Record excerpts:
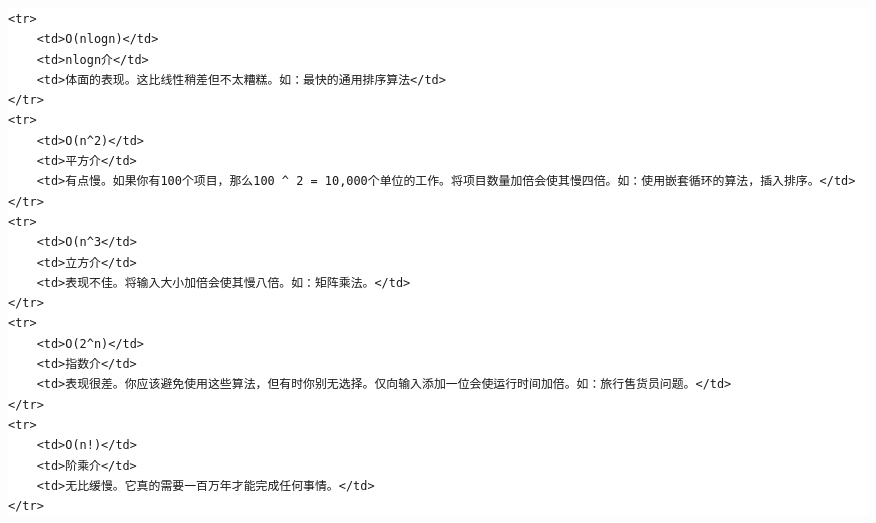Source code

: 	<tr>
		<td>O(nlogn)</td>
		<td>nlogn介</td>
		<td>体面的表现。这比线性稍差但不太糟糕。如：最快的通用排序算法</td>
	</tr>
	<tr>
		<td>O(n^2)</td>
		<td>平方介</td>
		<td>有点慢。如果你有100个项目，那么100 ^ 2 = 10,000个单位的工作。将项目数量加倍会使其慢四倍。如：使用嵌套循环的算法，插入排序。</td>
	</tr>
	<tr>
		<td>O(n^3</td>
		<td>立方介</td>
		<td>表现不佳。将输入大小加倍会使其慢八倍。如：矩阵乘法。</td>
	</tr>
	<tr>
		<td>O(2^n)</td>
		<td>指数介</td>
		<td>表现很差。你应该避免使用这些算法，但有时你别无选择。仅向输入添加一位会使运行时间加倍。如：旅行售货员问题。</td>
	</tr>
	<tr>
		<td>O(n!)</td>
		<td>阶乘介</td>
		<td>无比缓慢。它真的需要一百万年才能完成任何事情。</td>
	</tr>
</table>
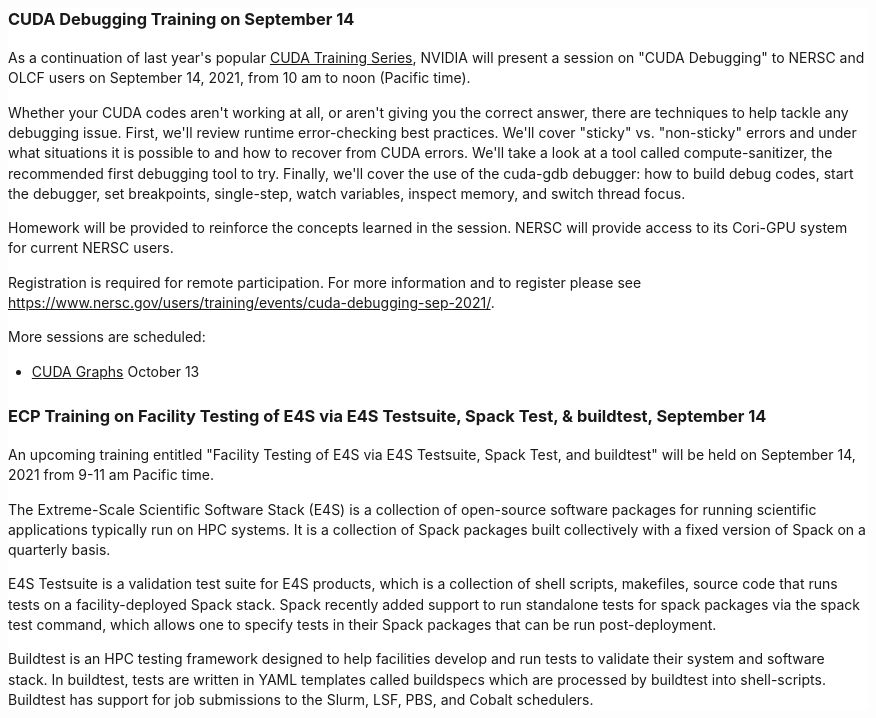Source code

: 
### CUDA Debugging Training on September 14 <a name="cutrain"/></a> 

As a continuation of last year's popular 
[CUDA Training Series](https://www.olcf.ornl.gov/cuda-training-series/),
NVIDIA will present a session on "CUDA Debugging" to NERSC and
OLCF users on September 14, 2021, from 10 am to noon (Pacific time).

Whether your CUDA codes aren't working at all, or aren't giving you the correct
answer, there are techniques to help tackle any debugging issue. First, we'll
review runtime error-checking best practices. We'll cover "sticky" vs. 
"non-sticky" errors and under what situations it is possible to and how to 
recover from CUDA errors. We'll take a look at a tool called compute-sanitizer,
the recommended first debugging tool to try. Finally, we'll cover the use of the
cuda-gdb debugger: how to build debug codes, start the debugger, set 
breakpoints, single-step, watch variables, inspect memory, and switch thread
focus.

Homework will be provided to reinforce the concepts learned in the session.
NERSC will provide access to its Cori-GPU system for current NERSC
users.

Registration is required for remote participation. For more information and to
register please see 
<https://www.nersc.gov/users/training/events/cuda-debugging-sep-2021/>.

More sessions are scheduled:
- [CUDA Graphs](https://www.nersc.gov/users/training/events/cuda-graphs-october-13-2021/)
October 13


### ECP Training on Facility Testing of E4S via E4S Testsuite, Spack Test, & buildtest, September 14 <a name="e4strain"/></a> 

An upcoming training entitled "Facility Testing of E4S via E4S Testsuite, Spack
Test, and buildtest" will be held on September 14, 2021 from 9-11 am Pacific
time.

The Extreme-Scale Scientific Software Stack (E4S) is a collection of open-source
software packages for running scientific applications typically run on HPC
systems. It is a collection of Spack packages built collectively with a fixed
version of Spack on a quarterly basis.

E4S Testsuite is a validation test suite for E4S products, which is a collection
of shell scripts, makefiles, source code that runs tests on a facility-deployed 
Spack stack. Spack recently added support to run standalone tests for spack 
packages via the spack test command, which allows one to specify tests in their 
Spack packages that can be run post-deployment.

Buildtest is an HPC testing framework designed to help facilities develop and 
run tests to validate their system and software stack. In buildtest, tests are 
written in YAML templates called buildspecs which are processed by buildtest 
into shell-scripts. Buildtest has support for job submissions to the Slurm, LSF,
PBS, and Cobalt schedulers.
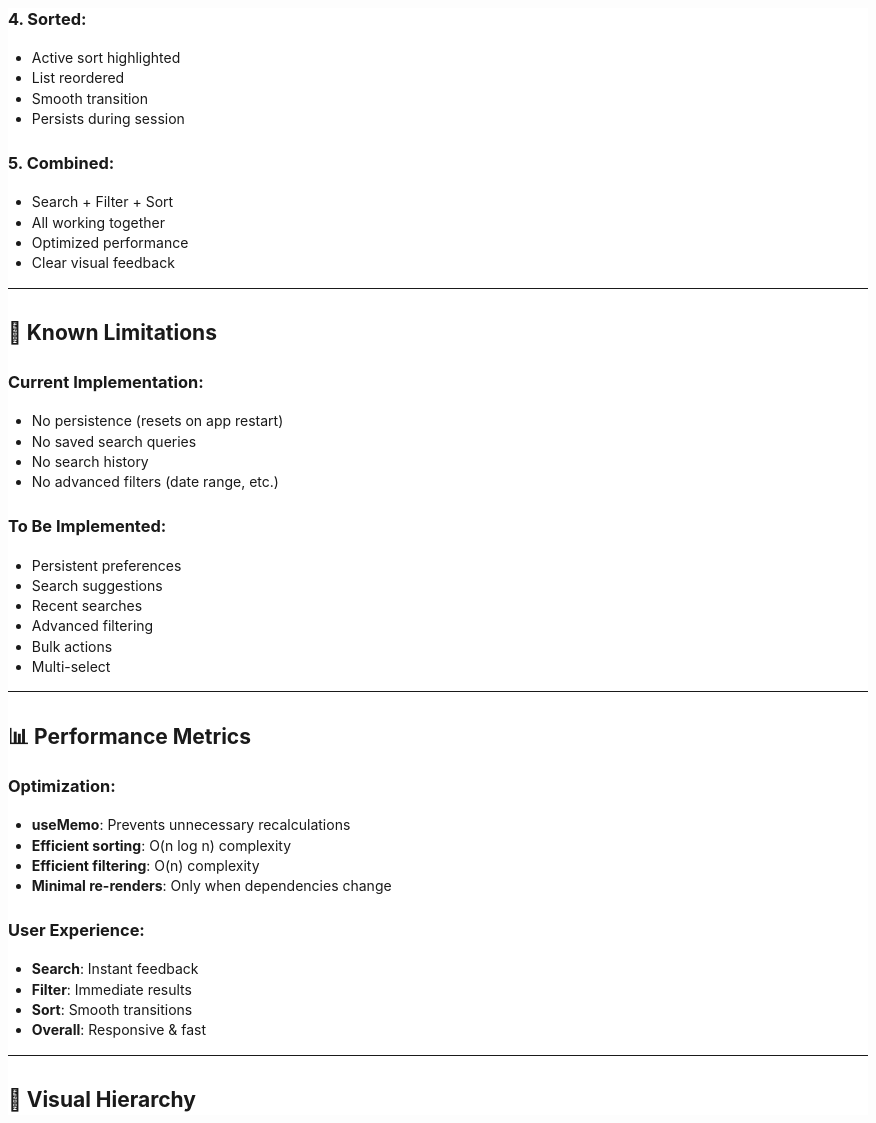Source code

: ### **4. Sorted:**
- Active sort highlighted
- List reordered
- Smooth transition
- Persists during session

### **5. Combined:**
- Search + Filter + Sort
- All working together
- Optimized performance
- Clear visual feedback

---

## 🐛 Known Limitations

### **Current Implementation:**
- No persistence (resets on app restart)
- No saved search queries
- No search history
- No advanced filters (date range, etc.)

### **To Be Implemented:**
- Persistent preferences
- Search suggestions
- Recent searches
- Advanced filtering
- Bulk actions
- Multi-select

---

## 📊 Performance Metrics

### **Optimization:**
- **useMemo**: Prevents unnecessary recalculations
- **Efficient sorting**: O(n log n) complexity
- **Efficient filtering**: O(n) complexity
- **Minimal re-renders**: Only when dependencies change

### **User Experience:**
- **Search**: Instant feedback
- **Filter**: Immediate results
- **Sort**: Smooth transitions
- **Overall**: Responsive & fast

---

## 🎨 Visual Hierarchy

Task brief: Reproduce the source text of every entry above verbatim, leaving out the pictures.

Answer space:
Source code

: 	<tr>
		<td>O(nlogn)</td>
		<td>nlogn介</td>
		<td>体面的表现。这比线性稍差但不太糟糕。如：最快的通用排序算法</td>
	</tr>
	<tr>
		<td>O(n^2)</td>
		<td>平方介</td>
		<td>有点慢。如果你有100个项目，那么100 ^ 2 = 10,000个单位的工作。将项目数量加倍会使其慢四倍。如：使用嵌套循环的算法，插入排序。</td>
	</tr>
	<tr>
		<td>O(n^3</td>
		<td>立方介</td>
		<td>表现不佳。将输入大小加倍会使其慢八倍。如：矩阵乘法。</td>
	</tr>
	<tr>
		<td>O(2^n)</td>
		<td>指数介</td>
		<td>表现很差。你应该避免使用这些算法，但有时你别无选择。仅向输入添加一位会使运行时间加倍。如：旅行售货员问题。</td>
	</tr>
	<tr>
		<td>O(n!)</td>
		<td>阶乘介</td>
		<td>无比缓慢。它真的需要一百万年才能完成任何事情。</td>
	</tr>
</table>
Source code

: 
### CUDA Debugging Training on September 14 <a name="cutrain"/></a> 

As a continuation of last year's popular 
[CUDA Training Series](https://www.olcf.ornl.gov/cuda-training-series/),
NVIDIA will present a session on "CUDA Debugging" to NERSC and
OLCF users on September 14, 2021, from 10 am to noon (Pacific time).

Whether your CUDA codes aren't working at all, or aren't giving you the correct
answer, there are techniques to help tackle any debugging issue. First, we'll
review runtime error-checking best practices. We'll cover "sticky" vs. 
"non-sticky" errors and under what situations it is possible to and how to 
recover from CUDA errors. We'll take a look at a tool called compute-sanitizer,
the recommended first debugging tool to try. Finally, we'll cover the use of the
cuda-gdb debugger: how to build debug codes, start the debugger, set 
breakpoints, single-step, watch variables, inspect memory, and switch thread
focus.

Homework will be provided to reinforce the concepts learned in the session.
NERSC will provide access to its Cori-GPU system for current NERSC
users.

Registration is required for remote participation. For more information and to
register please see 
<https://www.nersc.gov/users/training/events/cuda-debugging-sep-2021/>.

More sessions are scheduled:
- [CUDA Graphs](https://www.nersc.gov/users/training/events/cuda-graphs-october-13-2021/)
October 13


### ECP Training on Facility Testing of E4S via E4S Testsuite, Spack Test, & buildtest, September 14 <a name="e4strain"/></a> 

An upcoming training entitled "Facility Testing of E4S via E4S Testsuite, Spack
Test, and buildtest" will be held on September 14, 2021 from 9-11 am Pacific
time.

The Extreme-Scale Scientific Software Stack (E4S) is a collection of open-source
software packages for running scientific applications typically run on HPC
systems. It is a collection of Spack packages built collectively with a fixed
version of Spack on a quarterly basis.

E4S Testsuite is a validation test suite for E4S products, which is a collection
of shell scripts, makefiles, source code that runs tests on a facility-deployed 
Spack stack. Spack recently added support to run standalone tests for spack 
packages via the spack test command, which allows one to specify tests in their 
Spack packages that can be run post-deployment.

Buildtest is an HPC testing framework designed to help facilities develop and 
run tests to validate their system and software stack. In buildtest, tests are 
written in YAML templates called buildspecs which are processed by buildtest 
into shell-scripts. Buildtest has support for job submissions to the Slurm, LSF,
PBS, and Cobalt schedulers.
Source code

: ### **4. Sorted:**
- Active sort highlighted
- List reordered
- Smooth transition
- Persists during session

### **5. Combined:**
- Search + Filter + Sort
- All working together
- Optimized performance
- Clear visual feedback

---

## 🐛 Known Limitations

### **Current Implementation:**
- No persistence (resets on app restart)
- No saved search queries
- No search history
- No advanced filters (date range, etc.)

### **To Be Implemented:**
- Persistent preferences
- Search suggestions
- Recent searches
- Advanced filtering
- Bulk actions
- Multi-select

---

## 📊 Performance Metrics

### **Optimization:**
- **useMemo**: Prevents unnecessary recalculations
- **Efficient sorting**: O(n log n) complexity
- **Efficient filtering**: O(n) complexity
- **Minimal re-renders**: Only when dependencies change

### **User Experience:**
- **Search**: Instant feedback
- **Filter**: Immediate results
- **Sort**: Smooth transitions
- **Overall**: Responsive & fast

---

## 🎨 Visual Hierarchy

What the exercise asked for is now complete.